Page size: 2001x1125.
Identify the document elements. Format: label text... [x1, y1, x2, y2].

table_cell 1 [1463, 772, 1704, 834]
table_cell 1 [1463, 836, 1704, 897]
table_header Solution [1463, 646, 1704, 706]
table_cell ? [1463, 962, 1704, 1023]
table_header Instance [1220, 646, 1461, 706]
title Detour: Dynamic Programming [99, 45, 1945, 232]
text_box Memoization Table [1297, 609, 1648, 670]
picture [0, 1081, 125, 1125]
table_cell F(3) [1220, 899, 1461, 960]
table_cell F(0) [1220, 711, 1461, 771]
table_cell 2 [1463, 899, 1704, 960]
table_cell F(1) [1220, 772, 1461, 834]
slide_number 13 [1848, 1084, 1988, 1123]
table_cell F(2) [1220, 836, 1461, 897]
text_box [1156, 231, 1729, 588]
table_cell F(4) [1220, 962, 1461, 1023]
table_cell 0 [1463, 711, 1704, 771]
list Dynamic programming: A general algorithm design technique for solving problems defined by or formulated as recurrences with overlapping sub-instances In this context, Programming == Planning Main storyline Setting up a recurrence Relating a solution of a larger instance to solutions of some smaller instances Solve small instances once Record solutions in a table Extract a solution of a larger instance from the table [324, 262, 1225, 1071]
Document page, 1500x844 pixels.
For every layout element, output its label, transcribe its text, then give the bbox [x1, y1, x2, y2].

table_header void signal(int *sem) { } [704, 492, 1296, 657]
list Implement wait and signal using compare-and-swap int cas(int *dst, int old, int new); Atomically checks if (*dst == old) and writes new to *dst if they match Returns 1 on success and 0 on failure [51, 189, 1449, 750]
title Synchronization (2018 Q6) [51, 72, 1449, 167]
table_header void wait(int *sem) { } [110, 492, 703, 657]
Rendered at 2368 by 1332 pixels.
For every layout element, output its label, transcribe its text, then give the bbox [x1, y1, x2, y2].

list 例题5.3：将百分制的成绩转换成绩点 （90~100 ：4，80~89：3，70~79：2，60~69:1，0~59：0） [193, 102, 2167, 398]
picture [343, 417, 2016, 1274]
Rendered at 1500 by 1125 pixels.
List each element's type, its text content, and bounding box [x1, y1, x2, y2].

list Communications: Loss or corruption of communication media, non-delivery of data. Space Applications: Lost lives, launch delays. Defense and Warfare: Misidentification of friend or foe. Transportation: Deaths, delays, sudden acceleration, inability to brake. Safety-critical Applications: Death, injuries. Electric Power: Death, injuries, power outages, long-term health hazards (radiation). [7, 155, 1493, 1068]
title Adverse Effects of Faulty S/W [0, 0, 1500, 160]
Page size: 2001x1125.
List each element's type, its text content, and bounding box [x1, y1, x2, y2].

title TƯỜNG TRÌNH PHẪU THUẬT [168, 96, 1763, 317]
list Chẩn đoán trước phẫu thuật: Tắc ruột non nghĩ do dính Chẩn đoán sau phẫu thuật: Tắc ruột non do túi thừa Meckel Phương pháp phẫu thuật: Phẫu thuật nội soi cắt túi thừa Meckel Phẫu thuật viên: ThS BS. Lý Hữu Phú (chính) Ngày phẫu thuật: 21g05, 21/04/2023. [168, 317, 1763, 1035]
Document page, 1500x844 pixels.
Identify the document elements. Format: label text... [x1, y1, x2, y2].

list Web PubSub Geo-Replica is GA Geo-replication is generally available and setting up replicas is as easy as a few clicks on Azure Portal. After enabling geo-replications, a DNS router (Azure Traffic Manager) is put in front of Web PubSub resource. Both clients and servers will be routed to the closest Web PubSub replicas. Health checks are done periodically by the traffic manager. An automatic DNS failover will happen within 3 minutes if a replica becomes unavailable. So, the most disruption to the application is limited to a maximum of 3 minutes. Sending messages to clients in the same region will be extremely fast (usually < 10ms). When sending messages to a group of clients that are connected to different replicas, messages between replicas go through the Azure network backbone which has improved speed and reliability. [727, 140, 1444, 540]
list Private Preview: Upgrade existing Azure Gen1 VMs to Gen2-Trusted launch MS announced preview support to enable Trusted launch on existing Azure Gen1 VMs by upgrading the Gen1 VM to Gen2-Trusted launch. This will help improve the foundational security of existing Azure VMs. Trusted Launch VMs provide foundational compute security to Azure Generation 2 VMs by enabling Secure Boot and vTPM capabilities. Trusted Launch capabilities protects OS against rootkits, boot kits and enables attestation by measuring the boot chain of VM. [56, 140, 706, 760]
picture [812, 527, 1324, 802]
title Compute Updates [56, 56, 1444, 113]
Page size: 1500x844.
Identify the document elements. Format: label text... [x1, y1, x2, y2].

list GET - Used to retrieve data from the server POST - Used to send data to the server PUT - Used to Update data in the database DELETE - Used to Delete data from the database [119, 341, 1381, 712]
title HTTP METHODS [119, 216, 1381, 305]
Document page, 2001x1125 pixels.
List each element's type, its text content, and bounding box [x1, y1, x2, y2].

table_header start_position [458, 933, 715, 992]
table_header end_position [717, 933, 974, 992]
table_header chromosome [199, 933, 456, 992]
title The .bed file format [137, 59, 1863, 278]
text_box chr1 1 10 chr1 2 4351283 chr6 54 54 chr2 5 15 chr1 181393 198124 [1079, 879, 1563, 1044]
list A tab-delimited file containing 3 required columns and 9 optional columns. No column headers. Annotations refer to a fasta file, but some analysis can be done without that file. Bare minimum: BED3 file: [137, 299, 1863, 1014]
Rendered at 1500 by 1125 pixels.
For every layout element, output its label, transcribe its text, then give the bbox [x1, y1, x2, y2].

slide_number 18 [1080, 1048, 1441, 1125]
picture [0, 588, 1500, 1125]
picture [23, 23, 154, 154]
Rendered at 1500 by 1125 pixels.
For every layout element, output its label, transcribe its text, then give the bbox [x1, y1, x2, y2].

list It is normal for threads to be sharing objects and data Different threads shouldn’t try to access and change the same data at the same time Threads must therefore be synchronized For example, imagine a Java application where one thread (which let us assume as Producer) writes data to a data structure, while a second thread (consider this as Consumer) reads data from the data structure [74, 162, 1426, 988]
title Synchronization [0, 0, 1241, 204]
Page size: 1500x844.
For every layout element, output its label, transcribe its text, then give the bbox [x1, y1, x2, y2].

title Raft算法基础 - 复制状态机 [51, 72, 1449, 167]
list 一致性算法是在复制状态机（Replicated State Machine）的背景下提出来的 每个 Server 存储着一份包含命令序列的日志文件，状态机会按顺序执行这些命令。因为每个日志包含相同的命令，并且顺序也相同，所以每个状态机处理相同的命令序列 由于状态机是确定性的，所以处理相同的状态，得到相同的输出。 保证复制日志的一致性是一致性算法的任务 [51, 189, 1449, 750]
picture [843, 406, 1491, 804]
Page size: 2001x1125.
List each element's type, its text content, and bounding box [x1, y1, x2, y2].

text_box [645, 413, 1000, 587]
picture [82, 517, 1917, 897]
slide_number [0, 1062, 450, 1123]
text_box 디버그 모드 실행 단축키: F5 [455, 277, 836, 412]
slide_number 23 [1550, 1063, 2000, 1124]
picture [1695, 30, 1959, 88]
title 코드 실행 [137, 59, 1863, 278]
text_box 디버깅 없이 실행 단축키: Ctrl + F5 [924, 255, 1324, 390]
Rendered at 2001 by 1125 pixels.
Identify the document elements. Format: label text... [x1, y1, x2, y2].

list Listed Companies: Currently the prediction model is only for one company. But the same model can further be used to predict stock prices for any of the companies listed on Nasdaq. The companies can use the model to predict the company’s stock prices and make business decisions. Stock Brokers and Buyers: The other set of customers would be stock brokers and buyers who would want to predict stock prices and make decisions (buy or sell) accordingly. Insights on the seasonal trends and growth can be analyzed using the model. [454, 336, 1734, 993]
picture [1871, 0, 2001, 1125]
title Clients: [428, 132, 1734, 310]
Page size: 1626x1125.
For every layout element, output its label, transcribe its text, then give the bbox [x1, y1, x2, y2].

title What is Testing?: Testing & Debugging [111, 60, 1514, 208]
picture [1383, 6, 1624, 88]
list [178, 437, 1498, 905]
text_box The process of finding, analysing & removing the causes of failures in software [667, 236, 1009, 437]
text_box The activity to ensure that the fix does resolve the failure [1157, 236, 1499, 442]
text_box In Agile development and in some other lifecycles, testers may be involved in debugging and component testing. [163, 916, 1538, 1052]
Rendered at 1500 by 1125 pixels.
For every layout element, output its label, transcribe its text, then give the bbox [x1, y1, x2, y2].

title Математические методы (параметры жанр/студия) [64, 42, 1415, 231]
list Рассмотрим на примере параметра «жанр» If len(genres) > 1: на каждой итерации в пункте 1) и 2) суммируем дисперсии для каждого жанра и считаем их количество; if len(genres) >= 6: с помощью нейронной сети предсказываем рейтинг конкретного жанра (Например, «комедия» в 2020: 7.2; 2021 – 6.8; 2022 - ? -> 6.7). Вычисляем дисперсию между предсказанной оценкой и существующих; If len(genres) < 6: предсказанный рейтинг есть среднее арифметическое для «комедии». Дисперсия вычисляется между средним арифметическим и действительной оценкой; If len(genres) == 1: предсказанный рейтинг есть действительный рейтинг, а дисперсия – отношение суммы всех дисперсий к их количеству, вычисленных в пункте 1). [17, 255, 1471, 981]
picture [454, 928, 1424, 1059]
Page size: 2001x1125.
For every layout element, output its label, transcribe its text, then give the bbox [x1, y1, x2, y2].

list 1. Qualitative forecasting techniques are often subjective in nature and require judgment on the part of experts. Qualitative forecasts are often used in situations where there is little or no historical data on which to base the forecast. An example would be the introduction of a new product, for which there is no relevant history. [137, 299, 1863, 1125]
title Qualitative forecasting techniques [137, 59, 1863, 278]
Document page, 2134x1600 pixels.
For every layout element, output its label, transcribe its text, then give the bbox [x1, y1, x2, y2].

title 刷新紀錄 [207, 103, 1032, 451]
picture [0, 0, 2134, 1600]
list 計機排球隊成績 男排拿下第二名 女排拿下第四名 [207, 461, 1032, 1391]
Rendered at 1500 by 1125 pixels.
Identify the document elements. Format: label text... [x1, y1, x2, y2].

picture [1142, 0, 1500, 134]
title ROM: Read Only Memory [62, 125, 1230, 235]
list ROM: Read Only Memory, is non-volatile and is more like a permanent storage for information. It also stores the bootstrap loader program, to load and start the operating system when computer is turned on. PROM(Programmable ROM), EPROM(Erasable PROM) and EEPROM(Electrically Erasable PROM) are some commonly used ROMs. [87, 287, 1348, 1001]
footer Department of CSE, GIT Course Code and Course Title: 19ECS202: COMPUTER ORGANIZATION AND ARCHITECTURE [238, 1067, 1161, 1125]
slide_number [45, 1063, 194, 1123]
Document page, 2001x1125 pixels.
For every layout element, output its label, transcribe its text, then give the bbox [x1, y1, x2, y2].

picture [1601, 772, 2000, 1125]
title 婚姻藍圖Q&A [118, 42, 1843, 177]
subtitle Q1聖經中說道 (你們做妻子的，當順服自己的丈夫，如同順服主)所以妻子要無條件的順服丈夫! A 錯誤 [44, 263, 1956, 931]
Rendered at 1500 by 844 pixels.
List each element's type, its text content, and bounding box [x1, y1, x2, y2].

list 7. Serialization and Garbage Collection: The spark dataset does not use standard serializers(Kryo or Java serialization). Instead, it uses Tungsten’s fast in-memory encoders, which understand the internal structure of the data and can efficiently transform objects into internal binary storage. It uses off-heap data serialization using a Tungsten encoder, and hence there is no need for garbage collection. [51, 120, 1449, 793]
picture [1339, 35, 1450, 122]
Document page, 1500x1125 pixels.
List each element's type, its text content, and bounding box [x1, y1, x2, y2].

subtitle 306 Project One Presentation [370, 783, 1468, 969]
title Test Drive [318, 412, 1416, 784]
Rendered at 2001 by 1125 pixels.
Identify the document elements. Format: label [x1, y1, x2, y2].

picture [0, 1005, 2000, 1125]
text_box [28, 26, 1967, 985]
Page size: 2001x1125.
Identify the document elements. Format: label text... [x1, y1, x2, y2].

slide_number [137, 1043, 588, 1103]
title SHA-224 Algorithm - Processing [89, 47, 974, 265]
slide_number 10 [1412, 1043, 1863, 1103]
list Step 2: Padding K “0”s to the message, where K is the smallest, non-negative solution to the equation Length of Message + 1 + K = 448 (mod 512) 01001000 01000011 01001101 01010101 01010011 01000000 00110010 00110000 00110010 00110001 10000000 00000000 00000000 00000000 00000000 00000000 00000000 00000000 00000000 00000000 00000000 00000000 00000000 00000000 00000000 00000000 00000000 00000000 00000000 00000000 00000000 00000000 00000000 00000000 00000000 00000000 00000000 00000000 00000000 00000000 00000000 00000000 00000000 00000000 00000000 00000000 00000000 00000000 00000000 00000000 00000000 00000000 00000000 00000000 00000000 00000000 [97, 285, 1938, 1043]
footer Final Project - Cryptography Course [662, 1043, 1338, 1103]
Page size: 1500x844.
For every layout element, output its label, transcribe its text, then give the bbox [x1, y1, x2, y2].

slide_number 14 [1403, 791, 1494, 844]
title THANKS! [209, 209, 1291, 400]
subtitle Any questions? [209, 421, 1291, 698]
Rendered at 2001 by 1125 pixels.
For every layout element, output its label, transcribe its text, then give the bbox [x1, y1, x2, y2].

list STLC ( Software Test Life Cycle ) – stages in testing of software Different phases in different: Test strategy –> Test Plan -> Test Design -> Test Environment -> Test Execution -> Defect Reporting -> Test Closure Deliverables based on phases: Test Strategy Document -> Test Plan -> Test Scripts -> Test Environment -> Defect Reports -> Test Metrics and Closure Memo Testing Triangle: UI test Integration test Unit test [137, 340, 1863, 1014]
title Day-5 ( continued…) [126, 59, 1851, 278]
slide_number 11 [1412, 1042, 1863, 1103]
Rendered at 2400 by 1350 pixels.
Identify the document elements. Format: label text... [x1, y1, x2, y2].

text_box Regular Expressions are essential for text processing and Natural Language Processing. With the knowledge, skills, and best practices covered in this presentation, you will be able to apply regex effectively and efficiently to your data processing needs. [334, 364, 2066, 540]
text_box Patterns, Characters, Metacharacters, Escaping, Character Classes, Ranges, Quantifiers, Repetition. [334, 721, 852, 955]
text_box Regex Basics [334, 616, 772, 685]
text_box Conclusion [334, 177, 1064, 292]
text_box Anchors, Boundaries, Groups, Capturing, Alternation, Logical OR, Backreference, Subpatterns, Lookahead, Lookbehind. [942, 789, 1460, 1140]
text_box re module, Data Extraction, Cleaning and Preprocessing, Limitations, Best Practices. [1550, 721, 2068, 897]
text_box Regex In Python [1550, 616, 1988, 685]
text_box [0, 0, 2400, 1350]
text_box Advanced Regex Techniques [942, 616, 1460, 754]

### ABOUT THIS TASK
Produce a word-for-word copy of everything above from the line holding "Identify the document elements. Format: label [x1, y1, x2, y2]." down to the line holding "Rendered at 2400 by 1350 pixels.", with both of those lines kept.

### EXERCISE ANSWER
Identify the document elements. Format: label [x1, y1, x2, y2].

picture [0, 1005, 2000, 1125]
text_box [28, 26, 1967, 985]
Page size: 2001x1125.
Identify the document elements. Format: label text... [x1, y1, x2, y2].

slide_number [137, 1043, 588, 1103]
title SHA-224 Algorithm - Processing [89, 47, 974, 265]
slide_number 10 [1412, 1043, 1863, 1103]
list Step 2: Padding K “0”s to the message, where K is the smallest, non-negative solution to the equation Length of Message + 1 + K = 448 (mod 512) 01001000 01000011 01001101 01010101 01010011 01000000 00110010 00110000 00110010 00110001 10000000 00000000 00000000 00000000 00000000 00000000 00000000 00000000 00000000 00000000 00000000 00000000 00000000 00000000 00000000 00000000 00000000 00000000 00000000 00000000 00000000 00000000 00000000 00000000 00000000 00000000 00000000 00000000 00000000 00000000 00000000 00000000 00000000 00000000 00000000 00000000 00000000 00000000 00000000 00000000 00000000 00000000 00000000 00000000 00000000 00000000 [97, 285, 1938, 1043]
footer Final Project - Cryptography Course [662, 1043, 1338, 1103]
Page size: 1500x844.
For every layout element, output its label, transcribe its text, then give the bbox [x1, y1, x2, y2].

slide_number 14 [1403, 791, 1494, 844]
title THANKS! [209, 209, 1291, 400]
subtitle Any questions? [209, 421, 1291, 698]
Rendered at 2001 by 1125 pixels.
For every layout element, output its label, transcribe its text, then give the bbox [x1, y1, x2, y2].

list STLC ( Software Test Life Cycle ) – stages in testing of software Different phases in different: Test strategy –> Test Plan -> Test Design -> Test Environment -> Test Execution -> Defect Reporting -> Test Closure Deliverables based on phases: Test Strategy Document -> Test Plan -> Test Scripts -> Test Environment -> Defect Reports -> Test Metrics and Closure Memo Testing Triangle: UI test Integration test Unit test [137, 340, 1863, 1014]
title Day-5 ( continued…) [126, 59, 1851, 278]
slide_number 11 [1412, 1042, 1863, 1103]
Rendered at 2400 by 1350 pixels.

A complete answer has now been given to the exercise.